Free College Essays - The Noble Othello in Shakespeares Othello :: GCSE Coursework Shakespeare Othello

The Noble Othello This character is so noble, Othellos smackings and actions amount so inevitably from it and from the forces brought to bear on it, and his sufferings are so heart-rending, that he stirs a passion of mingled love and pity which readers feel for no otherwise hero in Shakespeare, and to which not heretofore Mr Swinburne can do to a greater extent than justice. Yet there are some critics and not a a few(prenominal) readers who cherish a grudge against him. They do not merely hypothesise that in the later stages of his temptation he showed a certain obtuseness, and that, to utter pedantic anyy, he acted with unjustifiable precipitance and violence no one, I suppose, denies that.
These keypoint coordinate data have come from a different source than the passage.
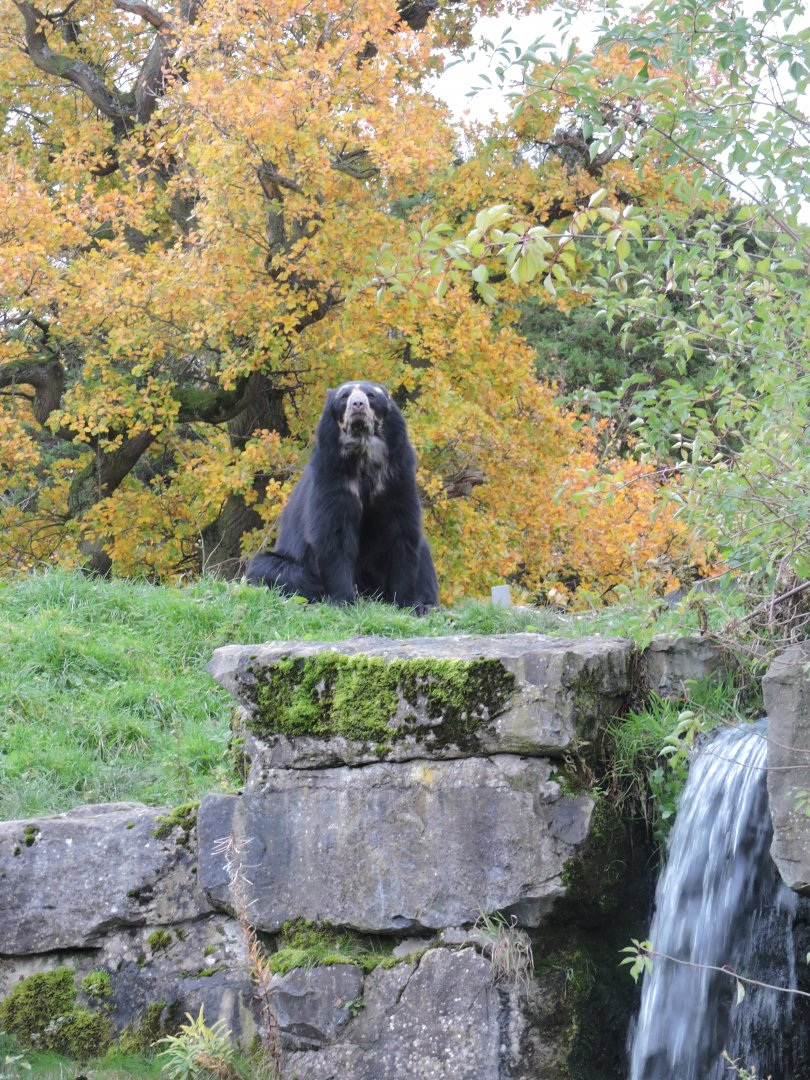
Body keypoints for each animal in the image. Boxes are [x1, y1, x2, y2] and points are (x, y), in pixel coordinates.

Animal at [246, 380, 439, 613]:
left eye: (371, 395)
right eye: (344, 396)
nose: (357, 405)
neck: (363, 451)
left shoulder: (398, 476)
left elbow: (402, 531)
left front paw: (411, 604)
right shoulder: (332, 474)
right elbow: (334, 532)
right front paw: (343, 600)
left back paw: (429, 603)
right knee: (268, 569)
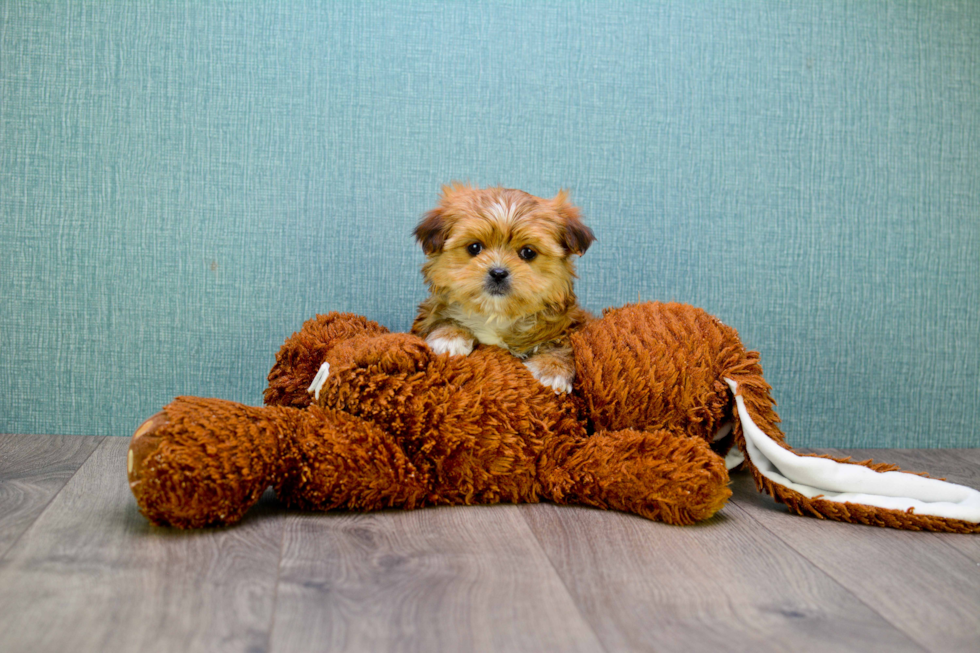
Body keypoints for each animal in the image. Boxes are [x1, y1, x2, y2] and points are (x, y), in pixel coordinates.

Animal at [410, 182, 592, 392]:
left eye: (528, 252)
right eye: (474, 247)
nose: (498, 273)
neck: (496, 315)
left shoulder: (571, 322)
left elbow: (563, 342)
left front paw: (552, 369)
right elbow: (441, 317)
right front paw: (449, 336)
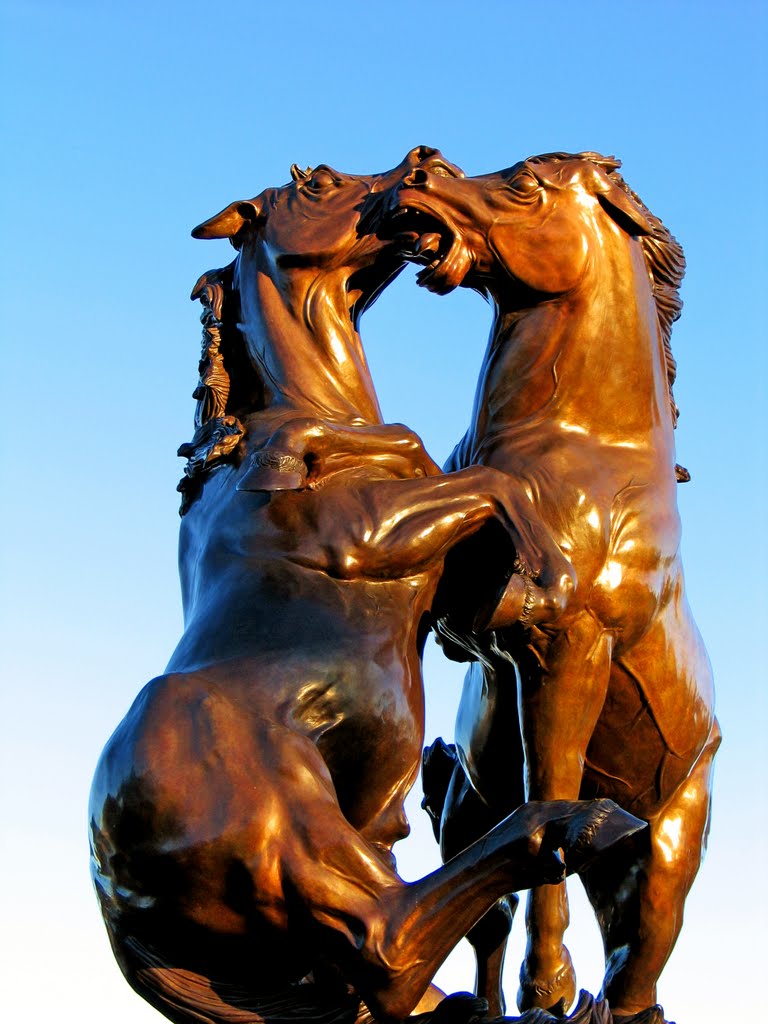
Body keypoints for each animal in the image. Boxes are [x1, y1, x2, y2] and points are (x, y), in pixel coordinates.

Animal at [87, 144, 630, 1024]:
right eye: (315, 182)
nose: (423, 158)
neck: (291, 416)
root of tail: (108, 887)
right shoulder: (368, 536)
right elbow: (490, 484)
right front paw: (547, 569)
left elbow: (460, 482)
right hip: (284, 833)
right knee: (389, 942)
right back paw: (574, 826)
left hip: (325, 886)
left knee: (391, 967)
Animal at [387, 153, 724, 1024]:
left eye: (524, 185)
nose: (420, 167)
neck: (582, 447)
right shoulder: (459, 624)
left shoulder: (567, 646)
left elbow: (554, 791)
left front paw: (549, 985)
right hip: (471, 810)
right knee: (486, 917)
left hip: (663, 860)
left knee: (634, 972)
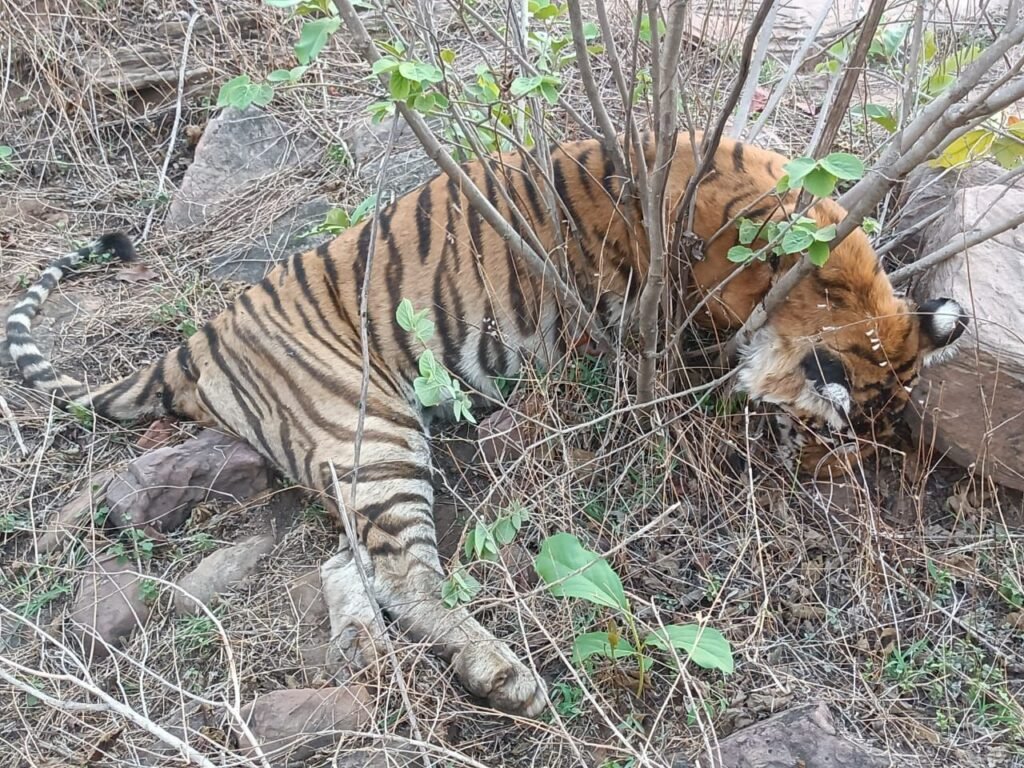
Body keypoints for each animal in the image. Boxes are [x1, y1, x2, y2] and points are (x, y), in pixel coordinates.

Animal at [5, 131, 967, 717]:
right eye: (821, 436)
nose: (821, 468)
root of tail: (200, 337)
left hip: (357, 455)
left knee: (349, 564)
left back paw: (362, 653)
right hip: (372, 428)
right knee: (405, 578)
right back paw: (502, 675)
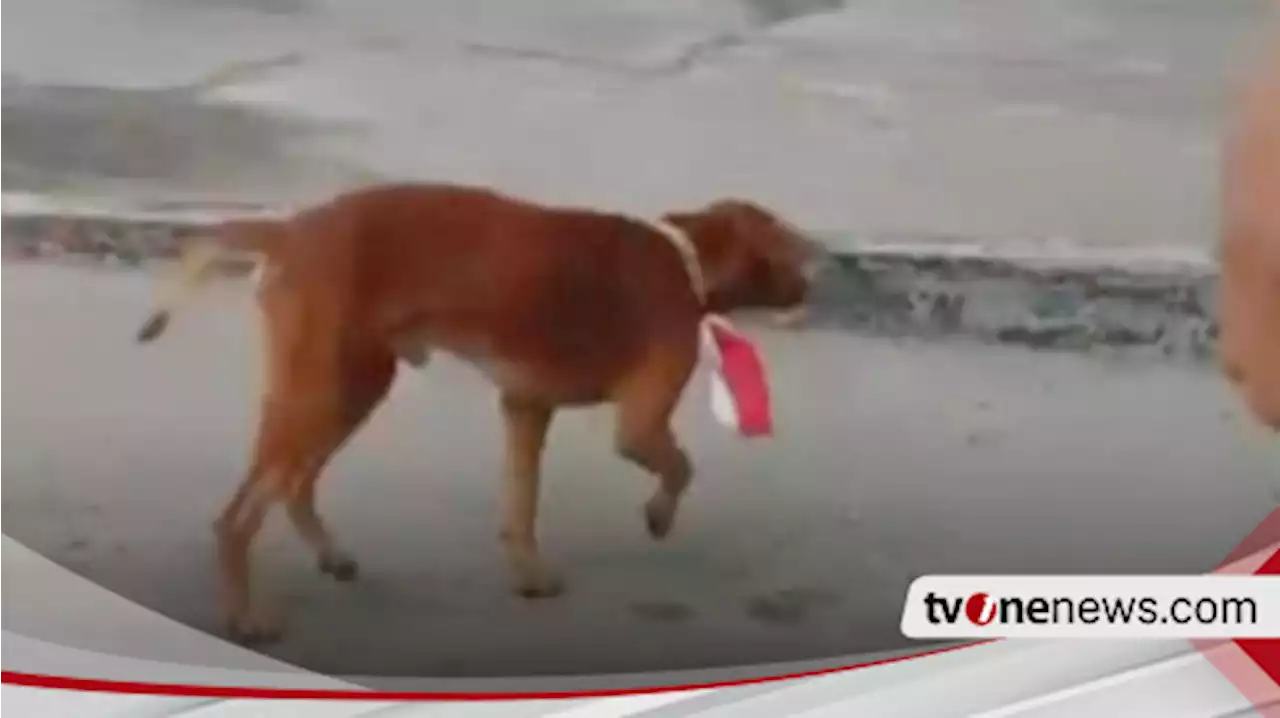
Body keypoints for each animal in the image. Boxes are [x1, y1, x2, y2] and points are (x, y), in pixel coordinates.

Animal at [135, 181, 824, 639]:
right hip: (328, 389)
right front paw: (657, 516)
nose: (814, 283)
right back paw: (244, 615)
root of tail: (293, 228)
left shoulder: (525, 408)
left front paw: (529, 574)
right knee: (239, 516)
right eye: (793, 250)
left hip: (349, 389)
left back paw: (330, 555)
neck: (686, 258)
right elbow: (679, 467)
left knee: (295, 483)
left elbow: (521, 504)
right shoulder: (640, 423)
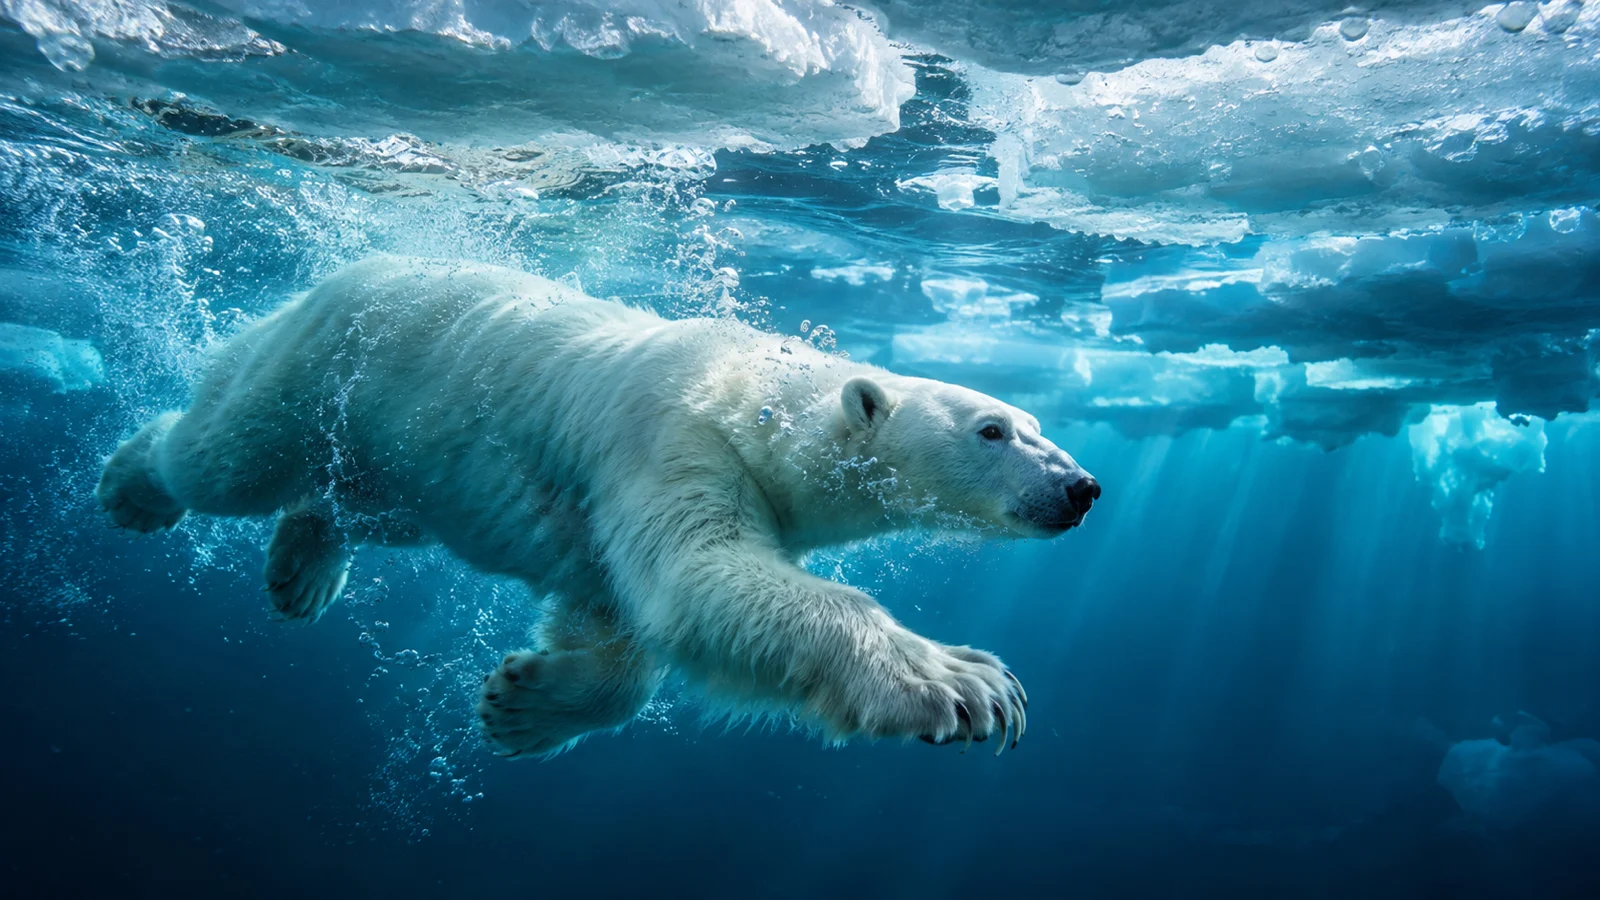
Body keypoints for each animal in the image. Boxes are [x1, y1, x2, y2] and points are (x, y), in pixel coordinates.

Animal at [96, 257, 1100, 757]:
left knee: (362, 502)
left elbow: (618, 618)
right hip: (328, 367)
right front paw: (961, 680)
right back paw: (132, 483)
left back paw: (302, 568)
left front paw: (524, 705)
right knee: (225, 457)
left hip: (398, 452)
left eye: (1036, 425)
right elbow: (700, 580)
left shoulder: (624, 505)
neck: (753, 398)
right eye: (993, 431)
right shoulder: (671, 439)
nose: (1082, 488)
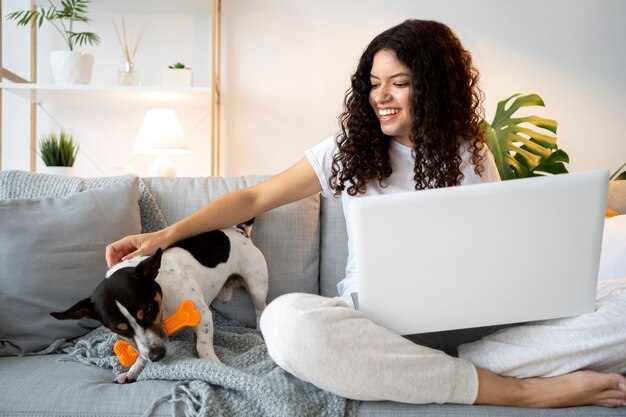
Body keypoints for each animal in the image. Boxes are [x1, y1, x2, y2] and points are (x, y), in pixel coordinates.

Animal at [52, 221, 266, 384]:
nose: (157, 356)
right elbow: (141, 351)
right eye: (118, 330)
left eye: (148, 310)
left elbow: (203, 345)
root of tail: (239, 229)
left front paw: (212, 364)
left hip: (257, 287)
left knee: (259, 310)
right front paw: (133, 370)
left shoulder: (202, 313)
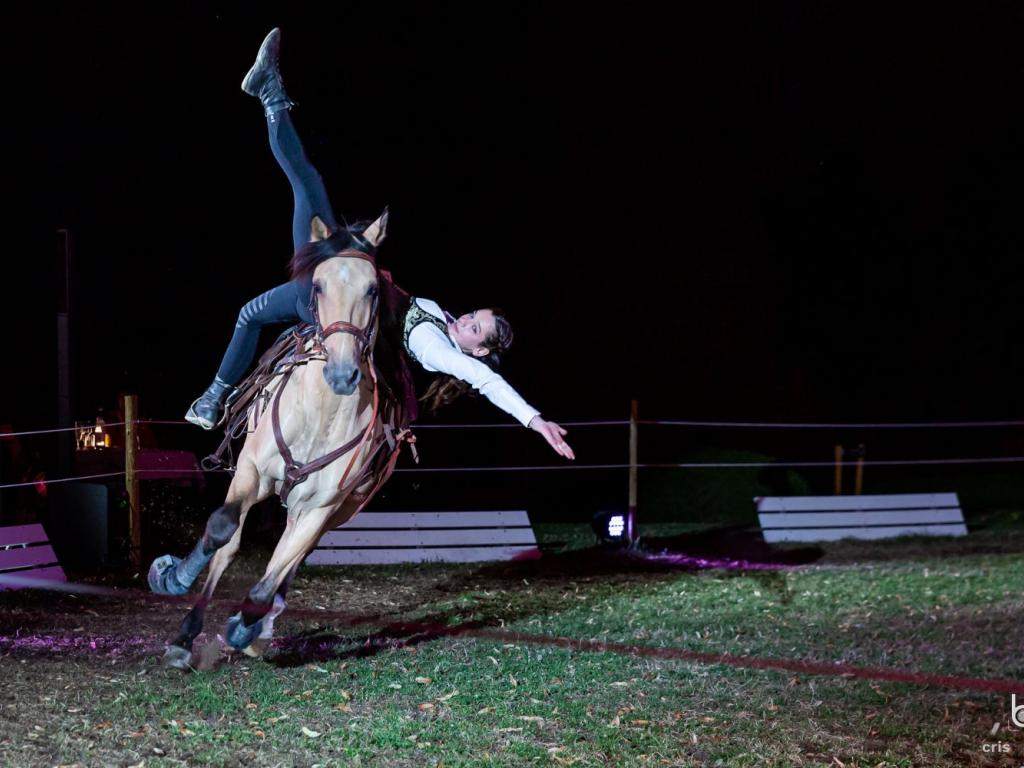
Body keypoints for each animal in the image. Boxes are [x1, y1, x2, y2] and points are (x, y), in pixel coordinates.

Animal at [148, 214, 411, 671]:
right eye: (318, 286)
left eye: (372, 289)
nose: (341, 374)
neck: (321, 414)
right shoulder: (251, 472)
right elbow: (222, 532)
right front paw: (174, 581)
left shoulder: (322, 506)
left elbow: (276, 570)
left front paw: (245, 626)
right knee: (230, 545)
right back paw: (193, 625)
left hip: (332, 511)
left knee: (289, 559)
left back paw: (256, 629)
But, notwithstanding when they admit that he was not of a jealous temper, they consider that he was easily jealous they seem to think that it was inexcusable in him to feel any suspicion of his married woman at all and they blame him for never suspecting Iago or asking him for evidence. I refer to this attitude of mind chiefly in order to draw attention to certain points in the story. It comes part from inattention (for Othello did suspect Iago and did ask him for evidence) partly from a misconstruction of the textbook which makes Othello appear jealous long before he really is so Endnote 2 and partly from failure to realise certain essential facts. I pull up stakes begin with these. 1. Othello, we have seen, was trustful, and thorough in his trust. He put undefiled confidence in the honesty of Iago, who had not only been his companion in arms, but, as he believed, had just proved his faithfulness in the question of the marriage. This confidence was misplaced, and we happen to know it but it was no sign of lunacy in Othello. For his opinion of Iago was the opinion of practically everyone who knew him and that opinion was that Iago was before all things honest, his very faults being those of excess in honesty. This being so, even if Othello had not been t rustful and simple, it would have been quite unnatural in him to be unmoved by the warnings of so honest a friend, warnings offered with extreme wavering and manifestly from a friends sense of duty. Endnote 3 Any husband would have been roily by them. 2. Iago does not bring these warnings to a husband who had lived with a wife for months and years and knew her like his sister or his bosom-friend.